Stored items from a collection
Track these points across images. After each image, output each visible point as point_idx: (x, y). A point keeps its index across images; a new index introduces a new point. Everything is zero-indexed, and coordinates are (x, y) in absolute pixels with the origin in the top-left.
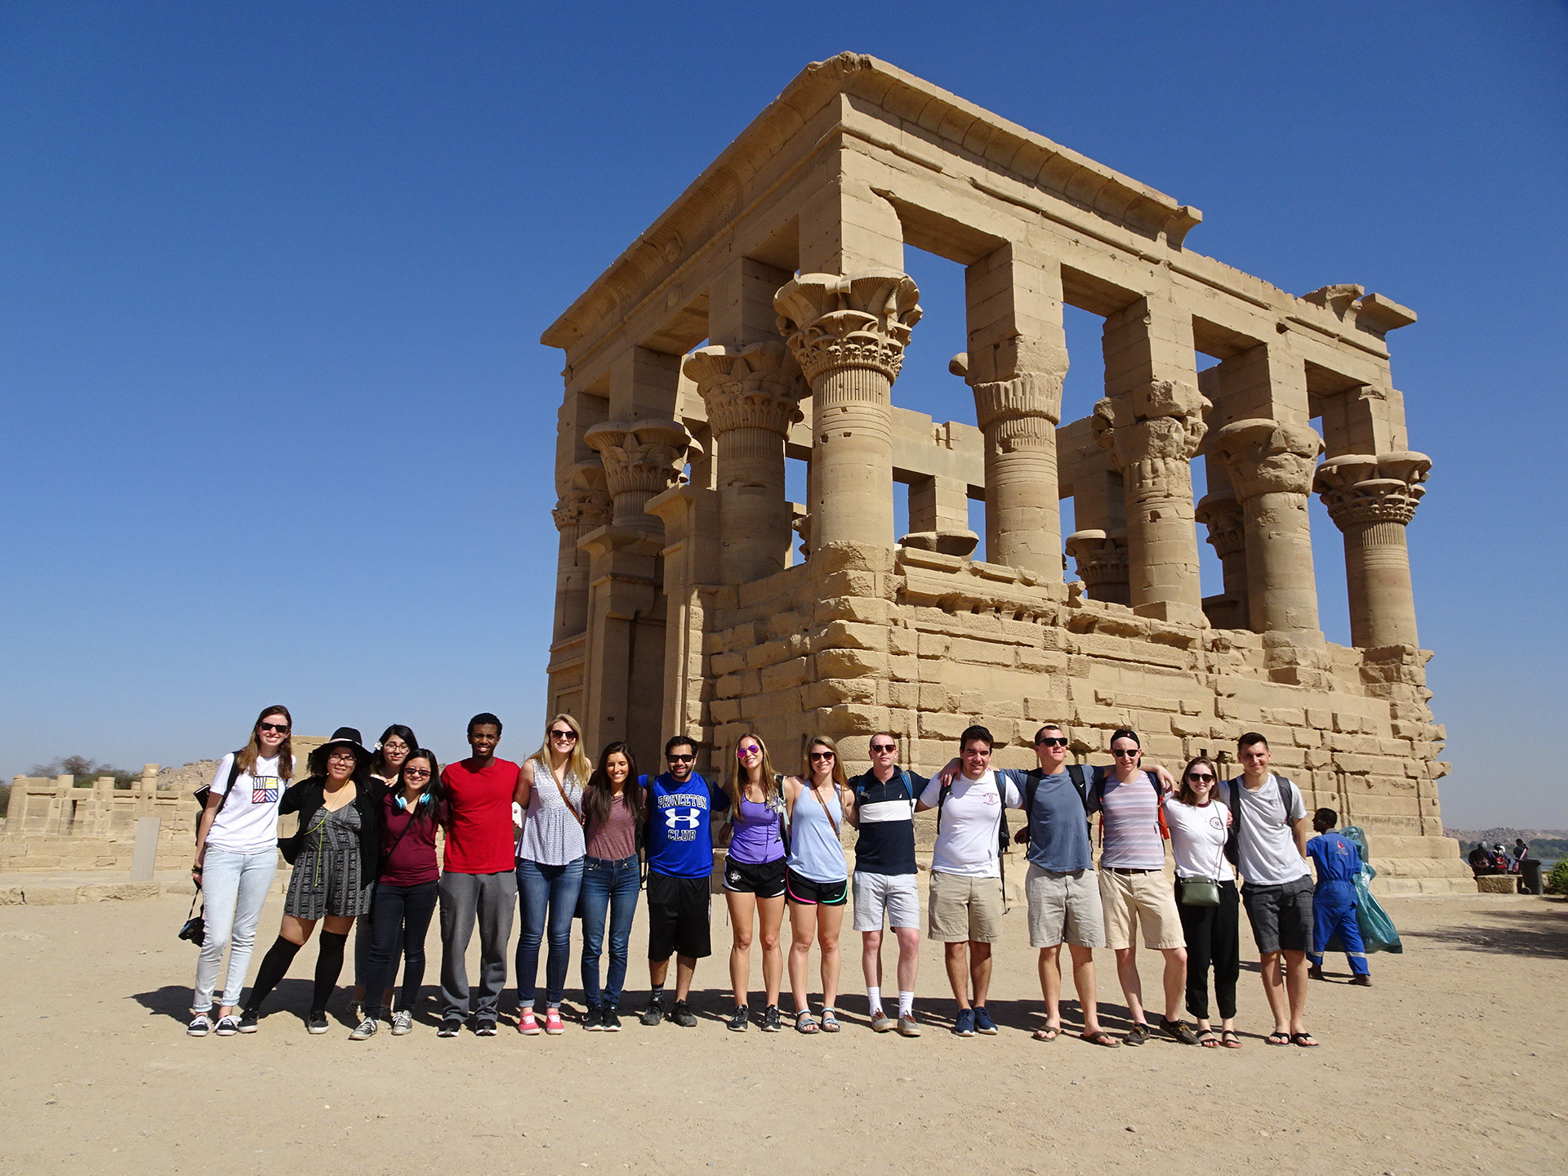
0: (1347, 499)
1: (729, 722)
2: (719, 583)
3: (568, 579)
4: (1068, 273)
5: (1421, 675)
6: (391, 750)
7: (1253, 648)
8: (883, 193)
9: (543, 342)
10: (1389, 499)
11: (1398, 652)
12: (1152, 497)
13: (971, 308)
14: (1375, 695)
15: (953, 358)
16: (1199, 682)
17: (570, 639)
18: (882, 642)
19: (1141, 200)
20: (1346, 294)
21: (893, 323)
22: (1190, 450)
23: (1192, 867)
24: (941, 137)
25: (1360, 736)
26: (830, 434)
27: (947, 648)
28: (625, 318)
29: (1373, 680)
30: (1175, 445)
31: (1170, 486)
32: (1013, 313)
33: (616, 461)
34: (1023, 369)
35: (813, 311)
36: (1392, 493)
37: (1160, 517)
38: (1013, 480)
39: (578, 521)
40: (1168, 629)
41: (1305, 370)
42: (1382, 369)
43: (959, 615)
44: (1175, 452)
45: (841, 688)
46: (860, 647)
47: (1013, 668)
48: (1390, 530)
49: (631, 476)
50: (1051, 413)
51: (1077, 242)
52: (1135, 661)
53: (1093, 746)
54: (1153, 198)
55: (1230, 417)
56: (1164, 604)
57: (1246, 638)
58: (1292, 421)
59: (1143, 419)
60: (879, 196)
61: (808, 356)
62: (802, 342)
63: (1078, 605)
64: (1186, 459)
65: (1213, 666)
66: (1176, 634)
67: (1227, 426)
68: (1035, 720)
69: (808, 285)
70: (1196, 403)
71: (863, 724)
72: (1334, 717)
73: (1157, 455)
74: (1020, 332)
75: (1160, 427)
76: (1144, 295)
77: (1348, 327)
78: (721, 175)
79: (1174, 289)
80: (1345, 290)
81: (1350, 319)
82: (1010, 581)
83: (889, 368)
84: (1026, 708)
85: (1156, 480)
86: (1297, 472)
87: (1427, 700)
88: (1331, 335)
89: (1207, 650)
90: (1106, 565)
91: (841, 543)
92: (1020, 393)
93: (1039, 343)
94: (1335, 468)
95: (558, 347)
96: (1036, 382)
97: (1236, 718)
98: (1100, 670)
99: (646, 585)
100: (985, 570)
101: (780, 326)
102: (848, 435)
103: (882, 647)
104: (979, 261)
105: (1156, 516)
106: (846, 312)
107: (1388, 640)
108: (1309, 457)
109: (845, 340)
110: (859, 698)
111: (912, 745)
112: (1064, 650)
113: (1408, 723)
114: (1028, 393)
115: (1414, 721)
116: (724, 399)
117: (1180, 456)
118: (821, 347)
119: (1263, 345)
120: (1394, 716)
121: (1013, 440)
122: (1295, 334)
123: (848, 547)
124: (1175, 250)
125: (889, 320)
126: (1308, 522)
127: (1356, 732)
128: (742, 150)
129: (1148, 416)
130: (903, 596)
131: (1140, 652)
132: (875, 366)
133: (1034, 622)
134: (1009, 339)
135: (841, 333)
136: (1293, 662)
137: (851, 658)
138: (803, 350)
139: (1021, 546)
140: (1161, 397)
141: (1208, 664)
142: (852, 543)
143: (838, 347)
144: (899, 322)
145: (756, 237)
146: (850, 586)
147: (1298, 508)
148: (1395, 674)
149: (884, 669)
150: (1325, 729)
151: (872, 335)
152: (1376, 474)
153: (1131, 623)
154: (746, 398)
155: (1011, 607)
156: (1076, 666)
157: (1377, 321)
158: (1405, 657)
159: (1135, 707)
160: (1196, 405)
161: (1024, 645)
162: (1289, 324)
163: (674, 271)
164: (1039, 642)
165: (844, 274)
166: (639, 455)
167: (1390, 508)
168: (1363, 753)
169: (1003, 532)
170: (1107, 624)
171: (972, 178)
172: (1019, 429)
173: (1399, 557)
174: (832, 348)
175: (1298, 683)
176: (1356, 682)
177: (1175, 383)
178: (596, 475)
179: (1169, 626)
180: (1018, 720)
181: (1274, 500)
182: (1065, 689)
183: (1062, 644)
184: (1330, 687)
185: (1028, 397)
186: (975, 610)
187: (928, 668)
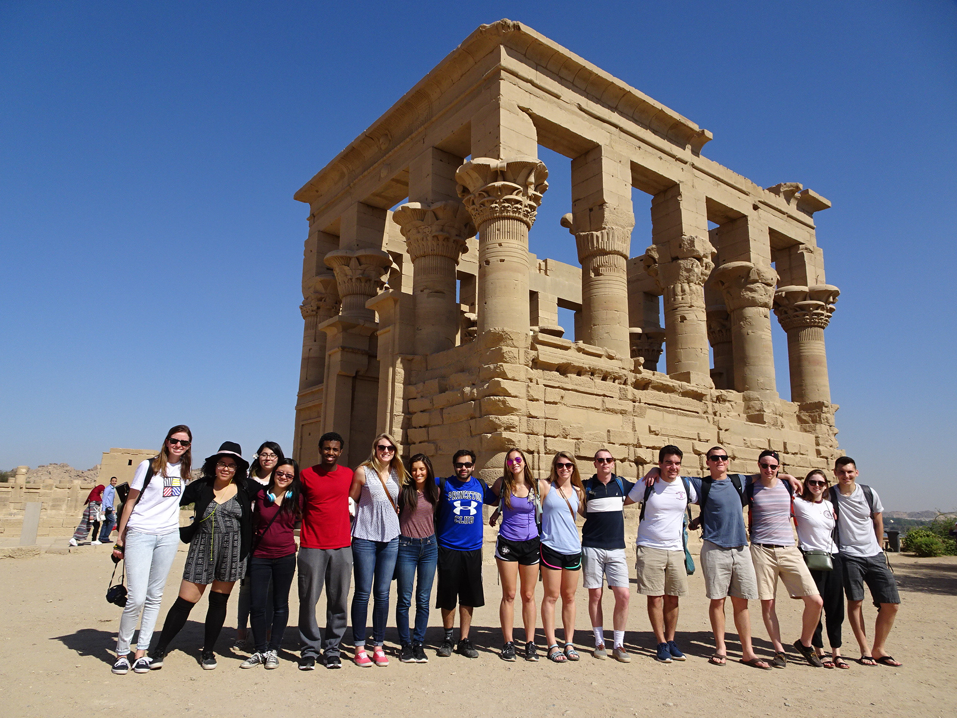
0: (790, 312)
1: (420, 442)
2: (414, 354)
3: (310, 350)
4: (635, 167)
5: (832, 421)
6: (264, 458)
7: (737, 401)
8: (525, 110)
9: (296, 199)
10: (815, 313)
11: (820, 406)
12: (681, 307)
13: (574, 186)
14: (806, 431)
15: (564, 216)
16: (709, 421)
17: (311, 388)
18: (522, 393)
19: (678, 124)
20: (792, 188)
21: (531, 191)
22: (704, 279)
23: (812, 544)
24: (560, 77)
25: (799, 456)
26: (491, 260)
27: (562, 397)
28: (352, 184)
29: (805, 422)
30: (695, 275)
31: (692, 300)
32: (602, 189)
33: (343, 275)
34: (608, 224)
35: (481, 182)
36: (817, 310)
37: (686, 320)
38: (600, 294)
39: (317, 313)
40: (692, 388)
41: (769, 233)
42: (811, 235)
43: (569, 377)
44: (695, 278)
45: (497, 421)
46: (509, 395)
47: (601, 411)
48: (815, 332)
49: (354, 285)
50: (624, 253)
51: (640, 148)
52: (672, 408)
53: (648, 460)
54: (685, 123)
55: (724, 260)
56: (689, 373)
57: (733, 395)
58: (761, 263)
59: (676, 259)
60: (523, 111)
61: (477, 210)
62: (473, 201)
63: (640, 373)
64: (702, 284)
65: (717, 412)
66: (697, 392)
67: (724, 265)
68: (614, 444)
69: (479, 164)
70: (708, 250)
71: (511, 445)
72: (785, 444)
73: (685, 281)
74: (606, 202)
75: (687, 264)
76: (678, 183)
77: (792, 208)
78: (419, 95)
79: (695, 180)
80: (791, 186)
81: (793, 204)
82: (600, 356)
83: (528, 220)
84: (609, 436)
85: (684, 296)
86: (765, 295)
87: (835, 434)
88: (783, 213)
89: (713, 402)
90: (641, 350)
91: (498, 329)
92: (606, 239)
93: (618, 209)
94: (784, 293)
95: (305, 202)
96: (616, 233)
97: (729, 444)
98: (651, 413)
99: (363, 354)
100: (585, 349)
101: (459, 191)
102: (502, 261)
103: (523, 396)
104: (580, 157)
105: (683, 319)
106: (503, 183)
107: (814, 398)
108: (771, 286)
109: (502, 201)
110: (509, 428)
111: (541, 459)
112: (631, 400)
113: (825, 449)
114: (611, 239)
115: (829, 447)
116: (419, 236)
117: (699, 283)
118: (486, 204)
119: (745, 217)
120: (818, 444)
121: (601, 268)
122: (763, 212)
123: (503, 332)
124: (696, 156)
125: (529, 189)
126: (770, 325)
127: (796, 453)
128: (434, 79)
129: (679, 258)
130: (536, 364)
131: (676, 403)
132: (520, 218)
133: (614, 382)
134: (599, 206)
135: (499, 196)
136: (762, 410)
137: (504, 402)
138: (474, 206)
139: (605, 335)
140: (688, 246)
141: (714, 411)
142: (505, 329)
143: (497, 205)
144: (535, 191)
145: (442, 134)
146: (503, 357)
147: (765, 317)
148: (818, 419)
149: (524, 410)
150: (779, 451)
151: (519, 198)
152: (808, 297)
153: (671, 384)
154: (433, 237)
155: (600, 373)
156: (638, 410)
157: (809, 206)
158: (824, 408)
159: (672, 436)
160: (709, 251)
161: (608, 397)
162: (760, 205)
163: (385, 155)
164: (616, 395)
165: (501, 159)
166: (360, 272)
167: (816, 318)
168: (800, 466)
169: (594, 325)
170: (657, 384)
171: (578, 104)
172: (603, 262)
173: (820, 348)
174: (493, 205)
175: (765, 423)
176: (794, 423)
177: (696, 237)
178: (331, 285)
179: (693, 386)
180: (604, 444)
181: (750, 311)
182: (631, 425)
183: (630, 397)
184: (782, 426)
185: (611, 242)
186: (579, 374)
187: (550, 410)
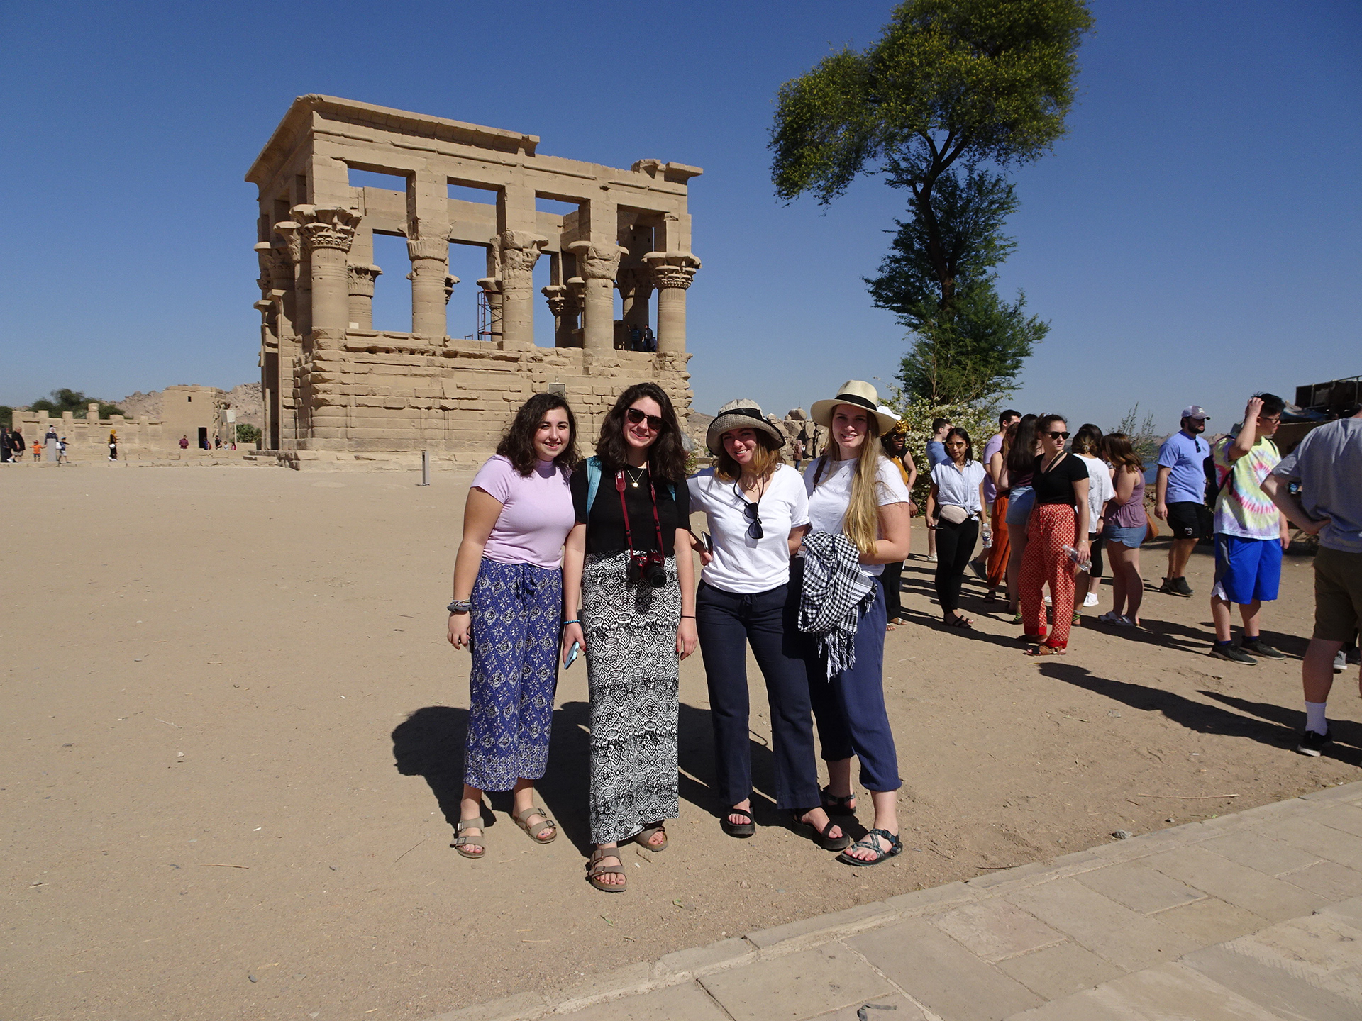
7: (575, 356)
9: (246, 181)
10: (670, 276)
12: (507, 289)
16: (522, 377)
21: (340, 226)
22: (527, 265)
24: (373, 123)
26: (315, 277)
27: (372, 369)
30: (517, 263)
31: (515, 283)
32: (416, 208)
34: (421, 236)
35: (305, 221)
36: (670, 273)
38: (418, 289)
40: (501, 354)
41: (618, 210)
42: (681, 204)
43: (378, 355)
44: (518, 266)
46: (326, 371)
47: (408, 376)
48: (672, 292)
51: (460, 163)
52: (482, 369)
53: (452, 407)
54: (505, 135)
57: (573, 351)
58: (605, 241)
60: (337, 160)
63: (446, 346)
64: (525, 269)
65: (532, 369)
66: (506, 356)
68: (420, 398)
71: (326, 402)
72: (612, 389)
73: (511, 268)
74: (418, 217)
75: (510, 254)
76: (506, 185)
77: (659, 181)
79: (526, 179)
80: (649, 162)
81: (660, 177)
82: (406, 338)
84: (415, 393)
85: (509, 280)
86: (602, 268)
88: (643, 188)
89: (529, 362)
93: (430, 223)
95: (255, 183)
96: (426, 243)
98: (460, 374)
100: (391, 334)
102: (321, 279)
103: (336, 371)
105: (508, 298)
106: (315, 224)
108: (613, 259)
109: (316, 236)
111: (352, 410)
112: (441, 366)
114: (423, 248)
117: (522, 268)
118: (311, 238)
119: (589, 200)
121: (418, 270)
122: (614, 191)
123: (319, 330)
124: (530, 156)
125: (337, 225)
129: (506, 248)
130: (348, 349)
131: (485, 365)
132: (334, 246)
133: (423, 354)
134: (416, 220)
135: (314, 233)
136: (590, 364)
137: (320, 376)
139: (420, 320)
140: (510, 239)
141: (528, 368)
143: (315, 239)
144: (346, 225)
146: (321, 346)
147: (604, 286)
149: (337, 380)
150: (604, 395)
151: (329, 233)
152: (665, 263)
153: (477, 353)
155: (408, 350)
156: (445, 374)
160: (528, 243)
161: (415, 366)
162: (611, 186)
164: (424, 364)
165: (315, 207)
167: (672, 281)
171: (392, 142)
172: (420, 265)
175: (590, 374)
179: (505, 352)
180: (409, 398)
181: (592, 283)
182: (439, 384)
183: (437, 364)
184: (612, 375)
186: (387, 352)
187: (360, 378)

* [Your instructions]: Pictures are to be left out while the lines from the beginning of the records through the line with "5: (1421, 675)" are copied word for word.

* [Output for this task]:
Track these points across images. After each image, output each visible point as point_idx: (x, y). A point keeps its index across images; a new index introduces a new point. Everything is zero-indexed, and coordinates are (x, y) in absolute pixels with the origin in the top-left.
0: (1347, 499)
1: (729, 722)
2: (719, 583)
3: (568, 579)
4: (1068, 273)
5: (1421, 675)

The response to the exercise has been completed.